§ Text block:
==========

# Silver / Gray / Black Springtail (Tomocerus sp.) care info



## taherman (Sep 5, 2008)

Here's some info about the large silver springtails (Tomocerus sp.) that I've started culturing this past year. They seem to do very well in captivity and may provide a great, easily cultured food source for small terrestrial amphibians which are able to feed on fruit flies or pinhead cricket sized prey. Let me know if you have any questions.



Adult silver springtails can REALLY jump (4-5”+?) and can easily escape from a deli cup when the substrate is filled to the top. As such, I typically leave the top 1.5-2” empty in my cultures to reduce escapes. If possible, open the culture and transfer the material over a clean, dry, empty plastic shoebox or sweaterbox. This will catch any jumpers during the transfer, and you can easily tap them back into one of the cultures (see Harvesting).



Substrate

The substrate I have used with best results is the “small” coconut chips, which are available from Roberts Flower Supply (ROBERTS FLOWER SUPPLY) and probably many other orchid supply vendors. Standard ground coconut pith (coco peat, Bed-A-Beast, etc.) will work, though due to the large size of the adults you end up severely limiting the available surface area for them to colonize and cultures are not nearly as productive. The large chunks also prevent the substrate from becoming completely waterlogged and densely packed, which will drown out the springtails if you add too much water. Large charcoal chunks, tree fern fiber or many other substrates may work, though I have not tried them. The coconut chips are very economical, environmentally friendly, productive, and easy to harvest from so I haven’t looked much further.

==========

[Stored items]

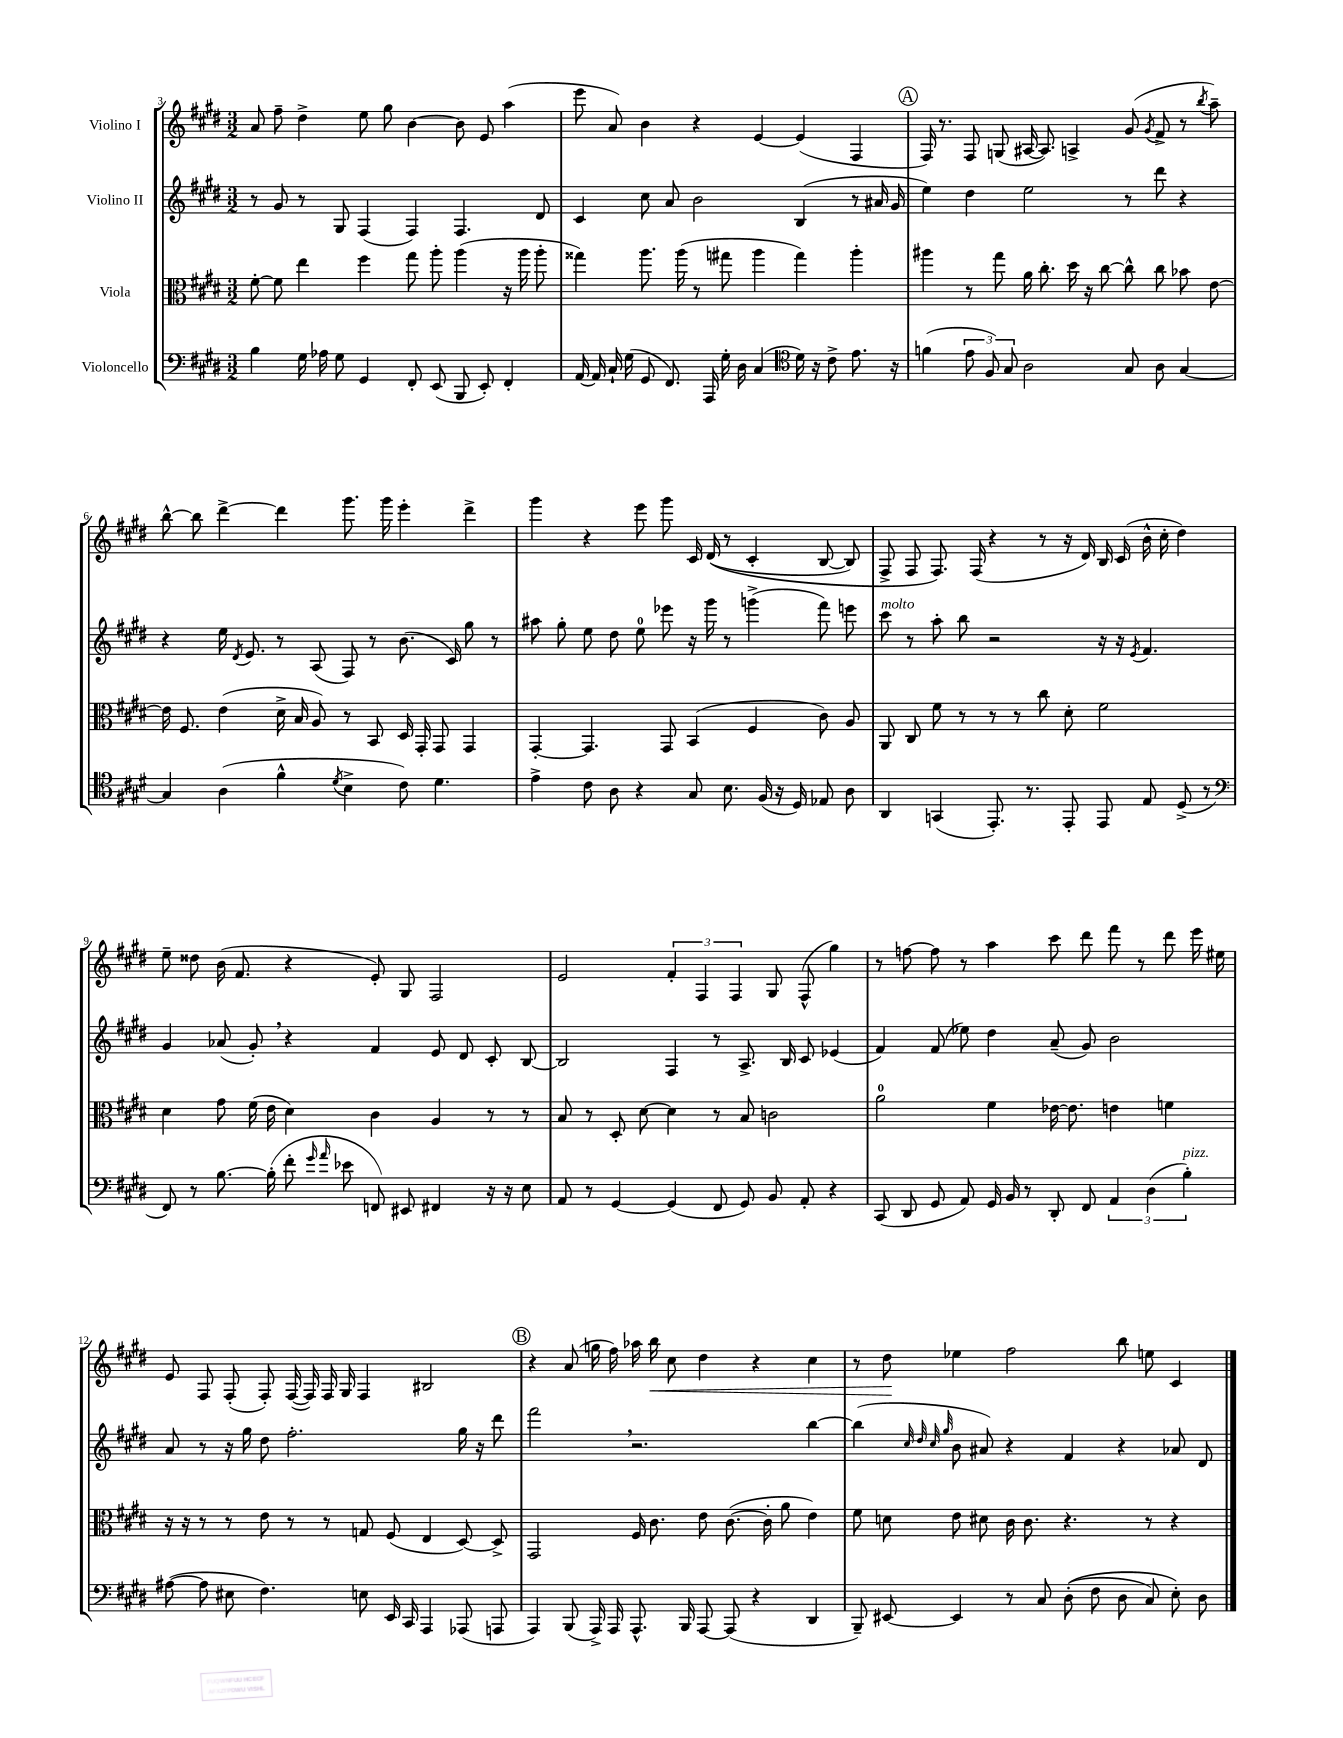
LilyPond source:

<<
\new StaffGroup <<
\new Staff = "s0" \with { instrumentName = "Violino I" } {
    \clef treble \key e \major \numericTimeSignature \time 3/2
    \autoBeamOff a'8 fis''8-- dis''4-> e''8 gis''8 b'4~ b'8 e'8 a''4( |
    e'''8 a'8) b'4 r4 e'4~ e'4( fis4 |
    \mark \markup { \circle "A" } fis16) r8. fis8 g8( ais16~ ais8.) a4-> gis'8( \acciaccatura { gis'8 } fis'8-> r8 \acciaccatura { b''8 } a''8--) |
    b''8~-^ b''8 dis'''4~-> dis'''4 gis'''8. gis'''16 e'''4-. dis'''4-> |
    gis'''4 r4 e'''8 gis'''8 cis'16 dis'16(\( r8 cis'4-. b8~ b8) |
    fis8-> fis8 fis8.\) fis16( r4 r8 r16 dis'16) b16 cis'16( b'16-^ cis''16-. dis''4) |
    e''8-- disis''8 b'16( fis'8. r4 e'8-.) gis8 fis2 |
    e'2 \tuplet 3/2 { fis'4-. fis4 fis4 } gis8 fis8-^( gis''4) |
    r8 f''8~ f''8 r8 a''4 cis'''8 dis'''8 fis'''8 r8 dis'''8 e'''16 eis''16 |
    e'8 fis8 fis8-.( fis8-.) fis16~( fis16) fis16 gis16 fis4 bis2 |
    \mark \markup { \circle "B" } r4 a'8( g''16 fis''16) aes''16 b''16\< cis''8 dis''4 r4 cis''4 |
    r8 dis''8\! ees''4 fis''2 b''8 e''8 cis'4 \bar "|." |
}
\new Staff = "s1" \with { instrumentName = "Violino II" } {
    \clef treble \key e \major \numericTimeSignature \time 3/2
    \autoBeamOff r8 gis'8 r8 gis8 fis4( fis4) fis4. dis'8 |
    cis'4 cis''8 a'8 b'2 b4( r8 ais'16 gis'16 |
    \mark \markup { \circle "A" } e''4) dis''4 e''2 r8 dis'''8 r4 |
    r4 e''16 \acciaccatura { dis'8 } e'8. r8 a8( fis8) r8 b'8.( cis'16) gis''8 r8 |
    ais''8 gis''8-. e''8 dis''8 e''8-0 ees'''8 r16 gis'''16 r8 g'''4->( fis'''8) e'''8 |
    cis'''8^\markup { \italic "molto" } r8 a''8-. b''8 r2 r16 r16 \acciaccatura { e'8 } fis'4. |
    gis'4 aes'8( gis'8-.) \breathe r4 fis'4 e'8 dis'8 cis'8-. b8~ |
    b2 fis4 r8 a8.-> b16 cis'8 ees'4( |
    fis'4) fis'8( ees''8) dis''4 a'8--( gis'8) b'2 |
    a'8 r8 r16 gis''16 dis''8 fis''2.-. gis''16 r16 dis'''8 |
    \mark \markup { \circle "B" } fis'''2 \breathe r2. b''4~ |
    b''4( \grace { cis''32 dis''32 cis''32 gis''32 } b'8 ais'8) r4 fis'4 r4 aes'8 dis'8 \bar "|." |
}
\new Staff = "s2" \with { instrumentName = "Viola" } {
    \clef alto \key e \major \numericTimeSignature \time 3/2
    \autoBeamOff fis'8~-. fis'8 e''4 fis''4 gis''8 a''8-. a''4( r16 a''16 a''8-. |
    gisis''4) a''8. a''16( r8 gis''8 a''4 gis''4) a''4-. |
    \mark \markup { \circle "A" } ais''4 r8 gis''8 a'16 cis''8.-. dis''16 r16 cis''8~ cis''8-^ cis''8 bes'8 e'8~ |
    e'16 fis8. e'4( dis'16-> b16 a8) r8 b,8 dis16 gis,16-. gis,8 gis,4 |
    gis,4~-. gis,4. gis,8 b,4( fis4 cis'8) a8 |
    a,8 cis8 fis'8 r8 r8 r8 cis''8 dis'8-. fis'2 |
    dis'4 gis'8 fis'16( e'16 dis'4) cis'4 a4 r8 r8 |
    b8 r8 dis8-. dis'8~ dis'4 r8 b8 c'2 |
    a'2-0 fis'4 ees'16~ ees'8. e'4 f'4 |
    r16 r16 r8 r8 e'8 r8 r8 g8 fis8( e4 dis8~) dis8-> |
    \mark \markup { \circle "B" } gis,2 fis16 cis'8. e'8 cis'8.~( cis'16-. a'8 e'4) |
    fis'8 d'8 e'8 dis'8 cis'16 cis'8. r4. r8 r4 \bar "|." |
}
\new Staff = "s3" \with { instrumentName = "Violoncello" } {
    \clef bass \key e \major \numericTimeSignature \time 3/2
    \autoBeamOff b4 gis16 aes16 gis8 gis,4 fis,8-. e,8( b,,8 e,8-.) fis,4-. |
    a,16~ a,16 cis16-! gis16( gis,8 fis,8.) a,,16 gis16-. dis16 cis4( \clef tenor dis'16) r16 cis'8-> e'8. r16 |
    \mark \markup { \circle "A" } f'4( \tuplet 3/2 { e'8 fis8) gis8 } a2 gis8 a8 gis4~ |
    gis4 a4( fis'4-^ \acciaccatura { dis'8 } b4-> cis'8) dis'4. |
    e'4-> cis'8 a8 r4 gis8 b8. fis16( r16 dis16) ees8 a8 |
    a,4 g,4( e,8.-.) r8. e,8-. e,8 e8 dis8->( r8 |
    \clef bass fis,8) r8 b8.~ b16-.( fis'8-. \grace { gis'16 a'16 } ees'8 f,8) eis,8 fis,4 r16 r16 e8 |
    a,8 r8 gis,4~ gis,4( fis,8 gis,8) b,8 a,8-. r4 |
    cis,8( dis,8 gis,8 a,8) gis,16 b,16 r8 dis,8-. fis,8 \tuplet 3/2 { a,4 dis4( b4-.^\markup { \italic "pizz." }) } |
    ais8~( ais8 eis8 fis4.) e8 e,16 cis,16 a,,4 aes,,8( a,,8 |
    \mark \markup { \circle "B" } a,,4) b,,8( a,,16->) a,,16 a,,8.-^ b,,16 a,,8~ a,,8( r4 dis,4 |
    b,,8--) eis,8~ eis,4 r8 cis8 dis8-.(\( fis8 dis8 cis8) e8-.\) dis8 \bar "|." |
}
>>
>>
\layout { \context { \Score currentBarNumber = #3 } }
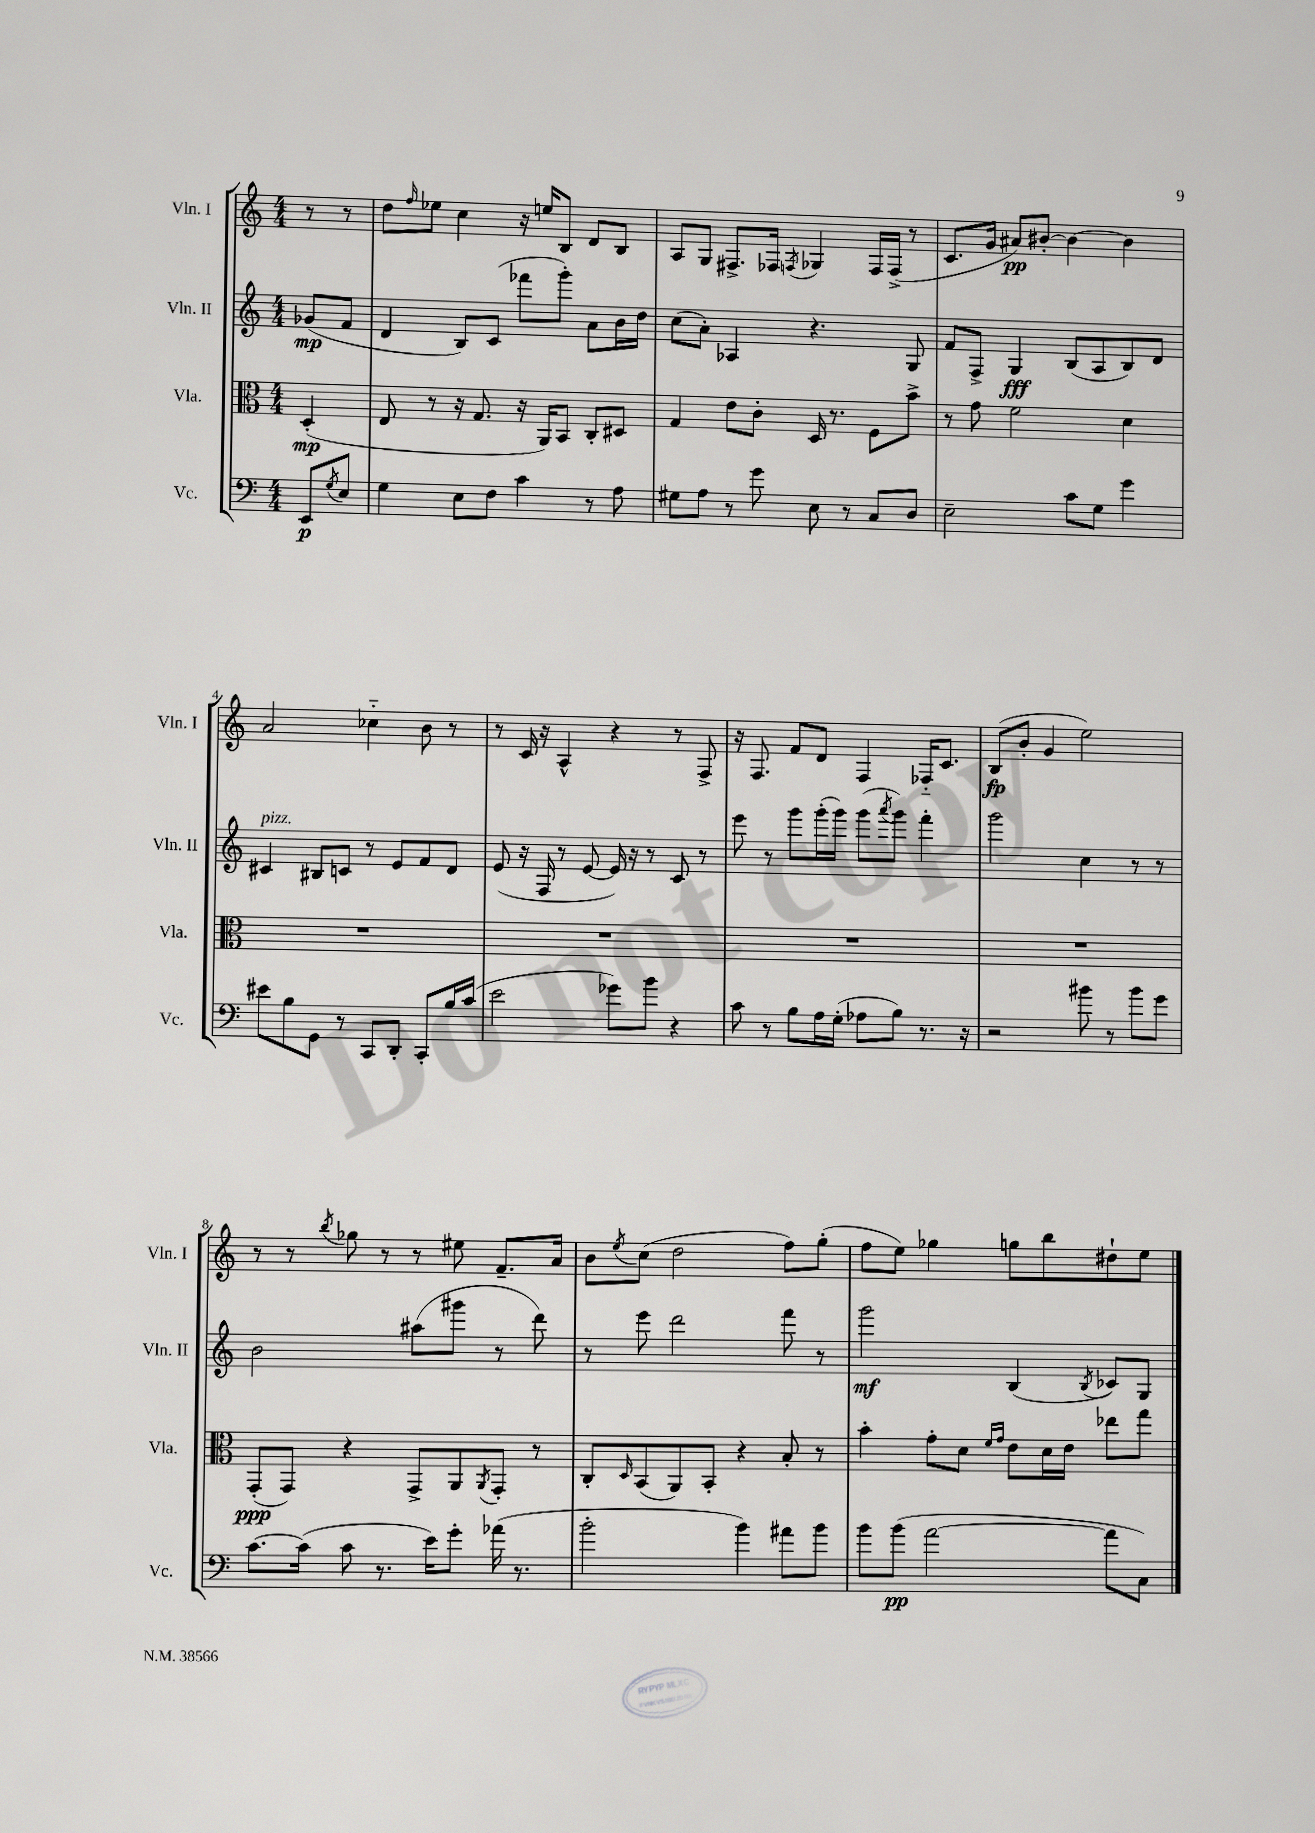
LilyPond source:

<<
\new StaffGroup <<
\new Staff = "s0" \with { instrumentName = "Vln. I" shortInstrumentName = "Vln. I" } {
    \clef treble \key c \major \numericTimeSignature \time 4/4 \partial 4
    r8 r8 |
    d''8 \grace { f''16 } ees''8 c''4 r16 e''16 b8 d'8 b8 |
    a8 g8 fis8.-> fes16 \acciaccatura { f8 } ges4 f16 f16->( r8 |
    c'8. g'16 ais'8\pp) bis'8~-. bis'4~ bis'4 |
    a'2 ces''4-_ b'8 r8 |
    r8 c'16 r16 a4-^ r4 r8 f8-> |
    r16 f8. f'8 d'8 f4 fes16-_ c'8. |
    b8\fp( b'8-. g'4 e''2) |
    r8 r8 \acciaccatura { b''8 } ges''8 r8 r8 eis''8 f'8.-- a'16 |
    b'8 \acciaccatura { e''8 } c''8( d''2 f''8) g''8-.( |
    f''8 e''8) ges''4 g''8 b''8 dis''8-! e''8 \bar "|." |
}
\new Staff = "s1" \with { instrumentName = "Vln. II" shortInstrumentName = "Vln. II" } {
    \clef treble \key c \major \numericTimeSignature \time 4/4 \partial 4
    ges'8\mp( f'8 |
    d'4 b8) c'8( fes'''8 g'''8-.) a'8 b'16 d''16 |
    c''8( a'8-.) aes4 r4. g8 |
    f'8 f8-> g4\fff b8( a8 b8) d'8 |
    cis'4^\markup { \italic "pizz." } bis8 c'8 r8 e'8 f'8 d'8 |
    e'8( r16 f16 r8 e'8~ e'16) r16 r8 c'8 r8 |
    e'''8 r8 g'''8 g'''16-.( g'''16) g'''8( \acciaccatura { a'''8 } g'''8) f'''4-. |
    g'''2 c''4 r8 r8 |
    b'2 ais''8( gis'''8 r8 d'''8) |
    r8 e'''8 d'''2 f'''8 r8 |
    g'''2\mf b4( \acciaccatura { b8 } ces'8) g8 \bar "|." |
}
\new Staff = "s2" \with { instrumentName = "Vla." shortInstrumentName = "Vla." } {
    \clef alto \key c \major \numericTimeSignature \time 4/4 \partial 4
    d4-.\mp( |
    e8 r8 r16 g8. r16 a,16) b,8 c8-. dis8 |
    g4 e'8 c'8-. d16 r8. f8 b'8-> |
    r8 g'8 f'2 d'4 |
    R1 |
    R1 |
    R1 |
    R1 |
    g,8-.\ppp( g,8) r4 g,8-> a,8 \acciaccatura { a,8 } g,8-. r8 |
    c8-. \grace { d16 } b,8( a,8) b,8-. r4 b8-. r8 |
    b'4-. g'8-. d'8 \grace { f'16 g'16 } e'8 d'16 e'16 ees''8 g''8 \bar "|." |
}
\new Staff = "s3" \with { instrumentName = "Vc." shortInstrumentName = "Vc." } {
    \clef bass \key c \major \numericTimeSignature \time 4/4 \partial 4
    e,8\p \acciaccatura { g8 } e8 |
    g4 e8 f8 c'4 r8 a8 |
    gis8 a8 r8 g'8 e8 r8 c8 d8 |
    e2-- c'8 g8 g'4 |
    eis'8 b8 g,8 r8 c,8 d,8-. c,8-. b16 c'16( |
    e'2 ges'8) b'8 r4 |
    c'8 r8 b8 a16 g16-.( aes8 b8) r8. r16 |
    r2 bis'8 r8 bis'8 g'8 |
    c'8.~ c'16( c'8 r8. e'16) g'8-. aes'16( r8. |
    b'2-. b'4) ais'8 b'8 |
    b'8 b'8\pp( a'2~ a'8 c8) \bar "|." |
}
>>
>>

==========

§ What to work on:
a. In the springtail care post, translate this sentence into Spanish: "The large chunks also prevent the substrate from becoming completely waterlogged and densely packed, which will drown out the springtails if you add too much water."
b. Pick up the springtail care post after its last sentence and keep writing.

§ The answers:
a. Los trozos grandes también evitan que el sustrato se empape por completo y se compacte demasiado, lo que ahogaría a los colémbolos si se añade demasiada agua.

b.
Moisture

Unlike the commonly kept white springtails (Folsomia candida), silver springtails will not thrive in a completely soaked culture. I typically keep the cultures damp enough to keep humidity very high, with the uppermost coconut chips fairly dry, and the bottom chips wet, with a few mL of standing water in the bottom. If you are leaving the cultures for more than a week without tending them, ~1cm of standing water in the bottom will prevent them from drying out completely. I use reverse osmosis (RO) water to avoid mineral buildup in the cultures, though this may not be essential. Moisture can be increased by misting, or just pouring the water straight in.



Feeding

Silver springtails feed readily on normal baking yeast. I have found this to be much cheaper when purchased in bulk from a local health food store (~$3/lb) compared to a grocery store (almost as much $ for several tiny packets). About once a month, or if I’m starting a brand new culture, I sprinkle some Sera Micron fish food on top. This again may not be essential, but I imagine it may help to improve the nutrition of the springtails (and whatever you feed them to). It also seems to start some fungal growth, which the springtails will also feed upon. Just like the substrates, I have not tried too many different foods because yeast is easy and seems to work well.





Temperature

These springtails were first collected in northern Ohio, and as such must be able to survive everything from subfreezing temperatures to well over 80°F. My cultures have continued to reproduce from 45-80°F+ and survive refrigeration with no problems. Optimal reproduction seems to be between 65-75°F.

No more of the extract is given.